Aranese language becomes the 3rd co-official language in Catalonia
Barcelona (ACN).- The Catalan Parliament has approved the Occitan Law for the recognition, protection and promotion of the Aranese language. Aranese is a dialect of Occitan spoken in the Aran Valley, a small county in the Western Catalan Pyrenees. The law was approved as Aranese is recognised as an official language in the new Catalan Statute of Autonomy. The law regulates the use of the language in institutions, schools and media, among others. The top representative of the Aranese county, Francesc Boya said that it has been “a historic day” and stated that Aranese language has been living in an “intensive care unit”. The Conservative People’s Party of Catalonia (PPC) and the anti-Catalan-nationalism Ciutadans de Catalunya (C’s) denounced the law for not complying with the Spanish Constitutional Court’s definition of a “preferred” language. The parties have disputed with other groups about the contents of the law that refer to ‘Occitan, Aranese in the Aran Valley’.
In article 6.5 of the Catalan Statute of Autonomy, the Occitan language is established as an official language in Catalonia, called ‘Aranese’ in the Aran Valley. The new Occitan Law is taking the next step in the recognition and protection of the language, regulating its use in administrations, schools and the media. The law aims at further developing the Aranese language, which is currently one of the 3 official languages in Catalonia.

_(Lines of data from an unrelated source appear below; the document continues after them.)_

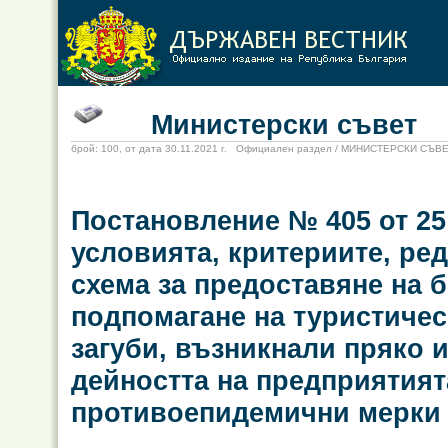
Министерски съвет
брой: 100, от дата 30.11.2021 г. Официален раздел / МИНИСТЕРСКИ СЪВ
Постановление № 405 от 25 
условията, критериите, ред
схема за предоставяне на 
подпомагане на туристичес
загуби, възникнали пряко 
дейността на предприятия
противоепидемични мерки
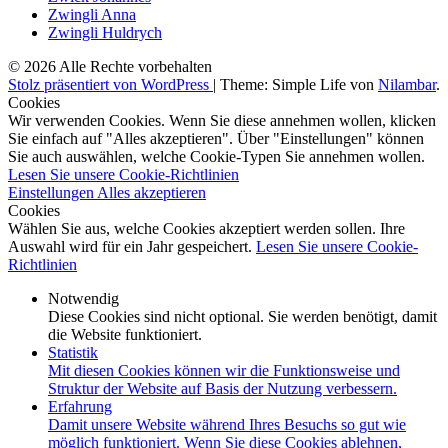
Zwingli Anna
Zwingli Huldrych
© 2026 Alle Rechte vorbehalten
Stolz präsentiert von WordPress
|
Theme: Simple Life von
Nilambar
.
Cookies
Wir verwenden Cookies. Wenn Sie diese annehmen wollen, klicken
Sie einfach auf "Alles akzeptieren". Über "Einstellungen" können
Sie auch auswählen, welche Cookie-Typen Sie annehmen wollen.
Lesen Sie unsere Cookie-Richtlinien
Einstellungen
Alles akzeptieren
Cookies
Wählen Sie aus, welche Cookies akzeptiert werden sollen. Ihre
Auswahl wird für ein Jahr gespeichert.
Lesen Sie unsere Cookie-
Richtlinien
Notwendig
Diese Cookies sind nicht optional. Sie werden benötigt, damit
die Website funktioniert.
Statistik
Mit diesen Cookies können wir die Funktionsweise und
Struktur der Website auf Basis der Nutzung verbessern.
Erfahrung
Damit unsere Website während Ihres Besuchs so gut wie
möglich funktioniert. Wenn Sie diese Cookies ablehnen,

The law establishes the Aranese language as the “preferred language in all Vall d’Aran institutions”, especially in the General Council of Vall d’Aran and the town halls of the county. It also establishes the language as the “regularly employed” language for communication between Catalan administrations and Vall d’Aran ones. As far as education, the Aranese language will be the “common language used for instruction in Aranese education centres”. The law also asks the Catalan Government to promote public radio and television programmes in the Aranese language. The independent academic organisation, the Institute of Aranese Studies, will also be formed.
Boya talked of a “historic day” for Aranese people, mentioning the “grave situation” that the Aranese language is in. “In medical terms, today the language is sitting in an intensive care unit”, he said. The area is located in the middle of territories with “strong languages like Catalan, Spanish and French”. In addition, he mentioned the importance of political support for the survival of endangered languages.